Let $ABC$ be a triangle with incenter $I,$ and let $D,E,F$ be the midpoints of sides $BC, CA, AB$, respectively. Lines $BI$ and $DE$ meet at $P $ and lines $CI$ and $DF$ meet at $Q$. Line $PQ$ meets sides $AB$ and $AC$ at $T$ and $S$, respectively. Prove that $AS = AT$
Problem
Source: 2013 Saudi Arabia BMO TST I p6
Tags: geometry, incenter, midpoints, equal segments
25.07.2020 11:54
This is kind of trivial.
25.07.2020 12:54
Theorem Given triangle $ABC$ with midpoints $D,F$ of sides $BC,AB$ respectively and it’s incenter $ I$. Let $M,N$ be points of tangency of incircle with sides $AB,AC$. Then lines $MN, DF, CI$ are concurrent.

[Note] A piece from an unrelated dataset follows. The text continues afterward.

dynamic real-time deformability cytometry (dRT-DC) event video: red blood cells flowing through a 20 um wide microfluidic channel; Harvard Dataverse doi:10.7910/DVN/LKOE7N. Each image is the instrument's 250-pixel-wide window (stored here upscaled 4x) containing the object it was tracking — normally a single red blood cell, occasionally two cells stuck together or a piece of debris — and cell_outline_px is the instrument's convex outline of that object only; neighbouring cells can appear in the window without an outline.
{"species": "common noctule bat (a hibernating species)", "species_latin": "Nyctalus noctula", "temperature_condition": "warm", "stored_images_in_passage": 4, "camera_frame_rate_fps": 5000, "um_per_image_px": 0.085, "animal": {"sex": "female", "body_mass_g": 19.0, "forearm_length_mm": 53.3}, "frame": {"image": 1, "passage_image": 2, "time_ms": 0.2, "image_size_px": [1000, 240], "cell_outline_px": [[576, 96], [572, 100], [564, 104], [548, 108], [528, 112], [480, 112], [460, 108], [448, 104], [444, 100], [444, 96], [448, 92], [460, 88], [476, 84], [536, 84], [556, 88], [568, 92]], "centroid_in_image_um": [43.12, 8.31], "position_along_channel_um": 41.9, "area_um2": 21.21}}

By the theorem $P\in MN$ and analogously $Q\in MN$. Thus $(T,S)=(M,N)$ and we’re done by tangent segments theorem: $AM=AN$. QED
26.07.2020 04:19
We have $DF \parallel AC$, so $\angle DQC = \angle QCA = \angle QCD$. Thus, $QD=CD=BD$ (and by the same argument, these all also equal $PD$), so $\triangle DPQ$ is isoceles. Then $\angle ATS = \angle ATP = \angle TPD = \angle SQD = \angle ASQ = \angle AST$, so $AS=AT$.